Cecil Ward almost 7 years

The bin input parameter ought to be const unsigned char const * bin, to declare the memory as read-only for the purposes of this routine.
Cecil Ward almost 7 years

I would much prefer to return the address of the result buffer as the function return value - it would be much more efficient, for numerous reasons, and easier to read.
kriss almost 7 years

@Cecil War: unless my code is bogus using const won't safeguard much except as you say mixing up pointers or using the same pointer for input and output (ok, still possible). But it will also help compiler to optimize code. Even better would be to also use restrict keyword (too bad C99 not C++, but often exists as a compiler extension). What do you want more meaninfull as to call input buffer in and output buffer out ? I could also opt for using a string and returning a copy instead of providing output buffer, in modern C++ optimizers are good enough to don't care much.
Cecil Ward almost 7 years

The advantage of my explicit sizeof expression above is that it protects you by resizing the output buffer automatically if you add one more value into the initialiser list.

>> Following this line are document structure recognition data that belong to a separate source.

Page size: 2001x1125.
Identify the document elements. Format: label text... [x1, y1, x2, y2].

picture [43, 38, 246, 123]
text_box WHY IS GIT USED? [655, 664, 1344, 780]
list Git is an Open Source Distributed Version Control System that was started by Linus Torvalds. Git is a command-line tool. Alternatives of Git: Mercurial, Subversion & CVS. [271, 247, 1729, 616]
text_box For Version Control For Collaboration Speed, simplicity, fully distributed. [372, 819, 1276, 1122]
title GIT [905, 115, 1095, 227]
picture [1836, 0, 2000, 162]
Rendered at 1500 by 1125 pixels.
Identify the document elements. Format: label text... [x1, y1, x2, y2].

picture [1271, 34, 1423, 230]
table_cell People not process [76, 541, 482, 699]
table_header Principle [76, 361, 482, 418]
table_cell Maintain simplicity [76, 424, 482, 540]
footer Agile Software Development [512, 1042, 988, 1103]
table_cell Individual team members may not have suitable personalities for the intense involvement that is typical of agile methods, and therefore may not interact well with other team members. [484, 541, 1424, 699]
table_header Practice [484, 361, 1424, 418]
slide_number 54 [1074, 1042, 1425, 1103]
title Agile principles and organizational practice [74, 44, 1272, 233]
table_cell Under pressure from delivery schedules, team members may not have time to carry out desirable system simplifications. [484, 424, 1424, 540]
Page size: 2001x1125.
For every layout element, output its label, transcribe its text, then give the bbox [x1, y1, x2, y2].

In your updated version, you have to hope the constants are correct/maintained. An assert would be another route, more flexible in some situations.
Cecil Ward almost 7 years

The thing with truncating the buffer is that the user would end up with half a data structure missing in some cases, so might read on past the end of the output into garbage land. It also makes all kinds of odd assumptions about the presence or absence of zero-terminators and corrupts the output by writing a zero over the last byte (even if the user does not want one). The best thing would be to assume nothing and not have any zero-terminators assumed or added. That's for the caller.
kriss almost 7 years

@Cecil Ward: depends on the kind of project you are working on. In some context all memory allocation may be forbidden, in such cases resizing is a no go. I'm not sure what you suggest with your sizeof. Either it has to be be inside caller code besause in callee it just won't work (because of pointer decay), or the input parameters could be defined as reference to arrays in which case the size can even be implicit. But in non trivial cases the same function could be used for instance to append an hex value to some text message then the actual memory checks become different.
kriss almost 7 years

@Cecil Ward: doing nothing is indeed an option. That's what I wrote in my code comment.
Yannuth over 6 years

I've integrated the propositions of Cecil Ward, thanks for feedback
Mark Terrill over 4 years

Brilliant logic. Was looking for an hour for an elegant non C++ string answer to this challenge!